TEHRAN, Iran -- Iran's foreign minister says a letter from U.S. Republican lawmakers warning that any nuclear deal could be scrapped once President Obama leaves office suggests the United States is "not trustworthy."

Mohammed Javad Zarif is quoted by the website of Iranian state TV on Tuesday as saying the letter by 47 GOP senators was "unprecedented and undiplomatic." He had earlier dismissed the letter as a "propaganda ploy."

The United States, along with five world powers, hopes to negotiate a framework agreement this month and a final accord later this year which would curb Iran's nuclear program in exchange for sanctions relief.

In the open letter to Iranian leaders, Sen. Tom Cotton, R-Ark., and 46 other Republicans said that without official approval from two thirds of the senate, any deal between Iran and the U.S. would be merely an agreement between President Obama and Iran's supreme leader, Ayatollah Ali Khamenei.

GOP senators accused of trying to sabotage Iran nuclear talks

"The next president could revoke such an executive agreement with the stroke of a pen," they wrote, "and future Congresses could modify the terms of the agreement at any time."

The White House and Democrats in Congress also denounced the letter, accusing the senators of trying to sabotage the negotiations.

Speaking Monday, Senate Minority Leader Harry Reid called the letter "a hard slap in the face of not only the United States but our allies."

Sen. Cotton told CBS News correspondent Nancy Cordes, "the only thing unprecedented is an American president negotiating a nuclear agreement with the world's leading state sponsor of terrorism without congressional approval."

In an interview with CBS News over weekend, President Obama said the U.S. would walk away from the nuclear negotiations with Iran unless Washington can verify that Tehran is not developing nuclear weapons.
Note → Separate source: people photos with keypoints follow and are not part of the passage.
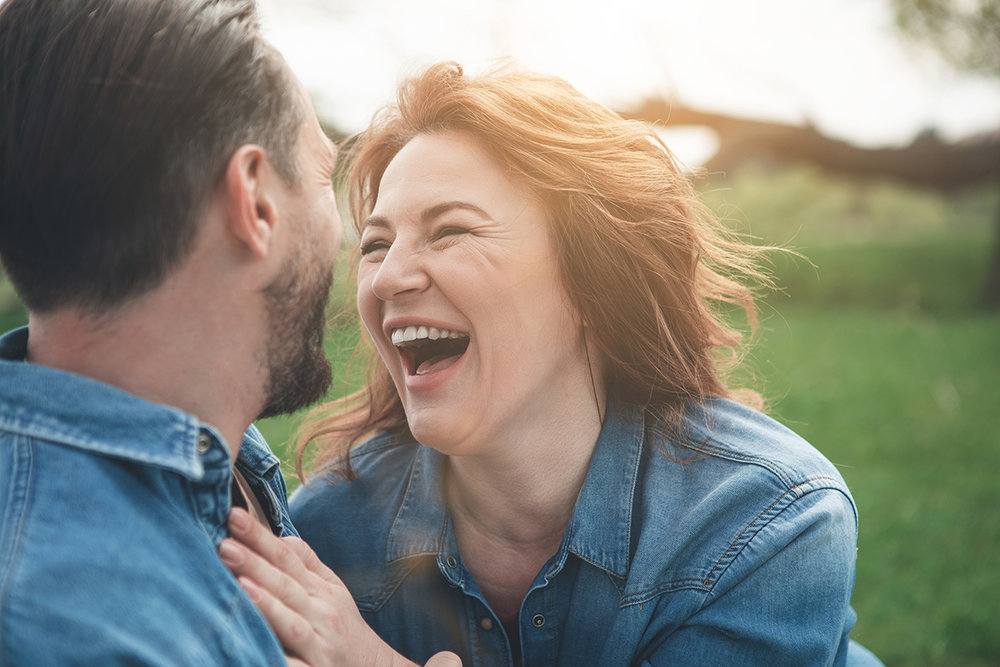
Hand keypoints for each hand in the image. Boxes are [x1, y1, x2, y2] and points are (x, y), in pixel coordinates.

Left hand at [219, 508, 460, 666]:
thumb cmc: (346, 629)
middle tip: (224, 543)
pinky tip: (256, 644)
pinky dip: (278, 654)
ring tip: (239, 583)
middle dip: (255, 562)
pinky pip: (294, 665)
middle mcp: (321, 612)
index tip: (233, 516)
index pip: (288, 557)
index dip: (261, 537)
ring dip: (266, 603)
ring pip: (290, 621)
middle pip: (285, 584)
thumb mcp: (334, 590)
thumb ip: (307, 563)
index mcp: (321, 589)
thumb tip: (281, 537)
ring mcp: (319, 644)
Signs of progress in Iran nuclear talks

As CBS News' Elizabeth Palmer reported, there were signs last week that the nuclear talks -- which have dragged on for two years -- might finally be getting somewhere.
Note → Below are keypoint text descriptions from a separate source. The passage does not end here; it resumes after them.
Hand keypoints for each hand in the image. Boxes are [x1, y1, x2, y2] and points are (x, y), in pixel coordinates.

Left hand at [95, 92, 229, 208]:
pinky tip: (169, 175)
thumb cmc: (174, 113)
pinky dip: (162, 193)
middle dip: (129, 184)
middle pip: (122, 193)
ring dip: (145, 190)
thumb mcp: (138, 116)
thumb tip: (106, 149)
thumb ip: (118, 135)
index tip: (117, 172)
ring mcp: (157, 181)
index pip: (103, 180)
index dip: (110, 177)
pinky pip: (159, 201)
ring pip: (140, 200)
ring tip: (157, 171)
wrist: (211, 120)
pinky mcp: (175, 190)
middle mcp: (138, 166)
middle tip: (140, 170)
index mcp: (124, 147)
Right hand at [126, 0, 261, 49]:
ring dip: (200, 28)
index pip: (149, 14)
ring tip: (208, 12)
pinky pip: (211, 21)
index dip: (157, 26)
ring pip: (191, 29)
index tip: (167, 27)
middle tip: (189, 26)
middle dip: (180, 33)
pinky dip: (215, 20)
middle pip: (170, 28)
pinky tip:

"We're closer than we've ever been," Mark Fitzpatrick, an arms control analyst at Strategic Studies Institute in London, told Palmer.

Iran -- its economy reeling from low oil prices and U.S.-led sanctions -- finally made a key concession in the talks.
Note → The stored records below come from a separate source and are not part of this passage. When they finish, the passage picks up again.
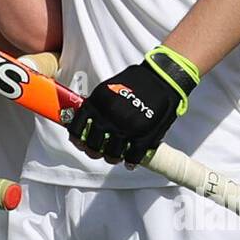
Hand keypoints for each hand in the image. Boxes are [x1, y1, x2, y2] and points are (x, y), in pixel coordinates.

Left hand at [67, 48, 198, 165]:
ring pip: (112, 154)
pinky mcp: (143, 136)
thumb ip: (97, 105)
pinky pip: (132, 156)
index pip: (77, 128)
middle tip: (97, 152)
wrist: (163, 77)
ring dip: (112, 158)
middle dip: (93, 152)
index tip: (80, 143)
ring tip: (114, 156)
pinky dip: (130, 162)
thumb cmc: (137, 81)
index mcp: (98, 104)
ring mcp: (126, 129)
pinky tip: (129, 162)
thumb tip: (86, 119)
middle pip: (93, 146)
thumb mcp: (108, 88)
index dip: (77, 139)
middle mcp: (109, 118)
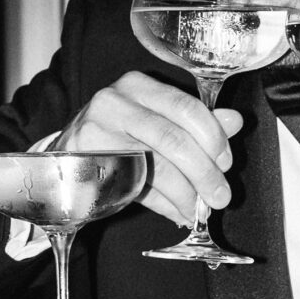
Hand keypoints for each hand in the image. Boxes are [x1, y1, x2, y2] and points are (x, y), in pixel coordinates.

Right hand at [58, 74, 241, 230]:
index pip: (186, 106)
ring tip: (198, 210)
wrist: (64, 163)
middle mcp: (115, 102)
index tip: (226, 163)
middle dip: (204, 173)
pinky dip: (164, 204)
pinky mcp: (89, 166)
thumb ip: (195, 123)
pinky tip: (176, 212)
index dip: (213, 138)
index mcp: (137, 86)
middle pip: (173, 139)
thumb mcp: (157, 126)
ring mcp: (97, 133)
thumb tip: (235, 121)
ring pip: (156, 166)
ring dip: (186, 194)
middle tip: (220, 196)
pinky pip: (137, 188)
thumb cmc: (116, 141)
"The Iranians agreed to limits they'd never agreed to before," Fitzpatrick said. "They had been talking about not cutting anything, but now they're ready to cut back significantly."

Palmer explained that Iran's negotiators signalled at long last that they're ready to cut the number of centrifuges used to make enriched uranium, a key component in nuclear weapons -- from 19,000 to between 6,000 and 7,000.

And crucially, they said they would also reduce the amount of enriched uranium they keep on hand from 7.5 tons to around 700 pounds, shipping the rest out of the country.